EXERCISE OBJECTIVE ->
Send each entry back exactly as given, pictures excluded.
START DATA EXCERPTS
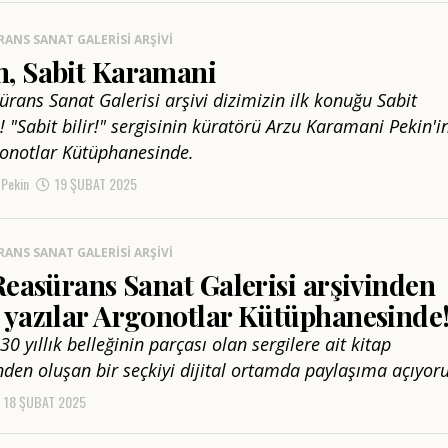
RANS SANAT GALERISI ARŞIVI
, Sabit Karamani
ürans Sanat Galerisi arşivi dizimizin ilk konuğu Sabit
 "Sabit bilir!" sergisinin küratörü Arzu Karamani Pekin'i
onotlar Kütüphanesinde.
 Pekin
19 ŞUBAT 2025
RANS SANAT GALERISI ARŞIVI
Reasürans Sanat Galerisi arşivinden
 yazılar Argonotlar Kütüphanesinde
30 yıllık belleğinin parçası olan sergilere ait kitap
nden oluşan bir seçkiyi dijital ortamda paylaşıma açıyoru
18 ŞUBAT 2025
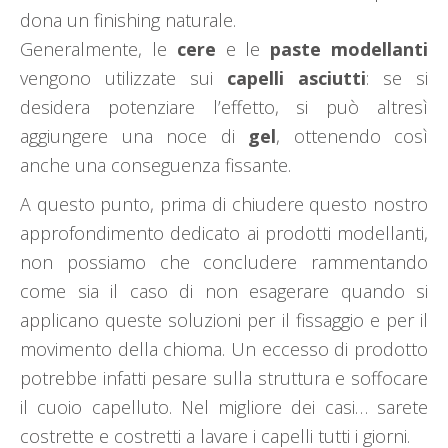
dona un finishing naturale.
Generalmente, le
cere
e le
paste modellanti
vengono utilizzate sui
capelli asciutti
: se si
desidera potenziare l’effetto, si può altresì
aggiungere una noce di
gel
, ottenendo così
anche una conseguenza fissante.
A questo punto, prima di chiudere questo nostro
approfondimento dedicato ai prodotti modellanti,
non possiamo che concludere rammentando
come sia il caso di non esagerare quando si
applicano queste soluzioni per il fissaggio e per il
movimento della chioma. Un eccesso di prodotto
potrebbe infatti pesare sulla struttura e soffocare
il cuoio capelluto. Nel migliore dei casi… sarete
costrette e costretti a lavare i capelli tutti i giorni.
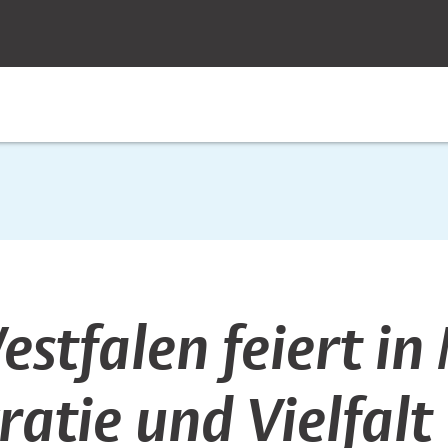
stfalen feiert in
atie und Vielfalt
END DATA EXCERPTS
RESPONSE TO THE TASK ->
RANS SANAT GALERISI ARŞIVI
, Sabit Karamani
ürans Sanat Galerisi arşivi dizimizin ilk konuğu Sabit
 "Sabit bilir!" sergisinin küratörü Arzu Karamani Pekin'i
onotlar Kütüphanesinde.
 Pekin
19 ŞUBAT 2025
RANS SANAT GALERISI ARŞIVI
Reasürans Sanat Galerisi arşivinden
 yazılar Argonotlar Kütüphanesinde
30 yıllık belleğinin parçası olan sergilere ait kitap
nden oluşan bir seçkiyi dijital ortamda paylaşıma açıyoru
18 ŞUBAT 2025
dona un finishing naturale.
Generalmente, le
cere
e le
paste modellanti
vengono utilizzate sui
capelli asciutti
: se si
desidera potenziare l’effetto, si può altresì
aggiungere una noce di
gel
, ottenendo così
anche una conseguenza fissante.
A questo punto, prima di chiudere questo nostro
approfondimento dedicato ai prodotti modellanti,
non possiamo che concludere rammentando
come sia il caso di non esagerare quando si
applicano queste soluzioni per il fissaggio e per il
movimento della chioma. Un eccesso di prodotto
potrebbe infatti pesare sulla struttura e soffocare
il cuoio capelluto. Nel migliore dei casi… sarete
costrette e costretti a lavare i capelli tutti i giorni.
stfalen feiert in
atie und Vielfalt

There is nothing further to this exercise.